WHAT NEEDS TO BE DONE ▸ Count the lines in the items that contain the string "области", treating uppercase and lowercase as different. Reply with the number only.
*** RECORDS FOR THIS EXERCISE Section Begins ***
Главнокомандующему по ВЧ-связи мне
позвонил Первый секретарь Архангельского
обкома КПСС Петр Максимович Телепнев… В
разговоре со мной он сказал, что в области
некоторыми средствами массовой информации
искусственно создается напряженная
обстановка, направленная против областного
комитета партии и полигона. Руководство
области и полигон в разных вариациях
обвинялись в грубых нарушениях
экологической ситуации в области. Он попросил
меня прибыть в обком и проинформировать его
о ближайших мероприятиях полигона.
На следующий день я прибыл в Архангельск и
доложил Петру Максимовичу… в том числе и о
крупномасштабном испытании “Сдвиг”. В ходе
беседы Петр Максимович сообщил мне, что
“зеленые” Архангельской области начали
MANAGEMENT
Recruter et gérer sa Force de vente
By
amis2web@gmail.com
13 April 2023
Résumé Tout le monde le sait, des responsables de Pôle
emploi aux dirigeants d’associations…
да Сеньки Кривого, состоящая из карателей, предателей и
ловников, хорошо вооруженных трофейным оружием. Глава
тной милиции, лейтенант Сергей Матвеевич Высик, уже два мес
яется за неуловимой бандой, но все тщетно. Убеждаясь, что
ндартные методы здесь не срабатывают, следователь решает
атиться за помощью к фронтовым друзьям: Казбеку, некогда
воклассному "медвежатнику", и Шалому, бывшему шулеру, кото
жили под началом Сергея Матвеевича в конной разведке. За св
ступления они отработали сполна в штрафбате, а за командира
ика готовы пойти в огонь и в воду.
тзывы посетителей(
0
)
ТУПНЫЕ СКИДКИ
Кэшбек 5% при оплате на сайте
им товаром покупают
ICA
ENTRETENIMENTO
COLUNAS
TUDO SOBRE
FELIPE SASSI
*** RECORDS FOR THIS EXERCISE Section Ends ***
WRITTEN ANSWER ▸ 4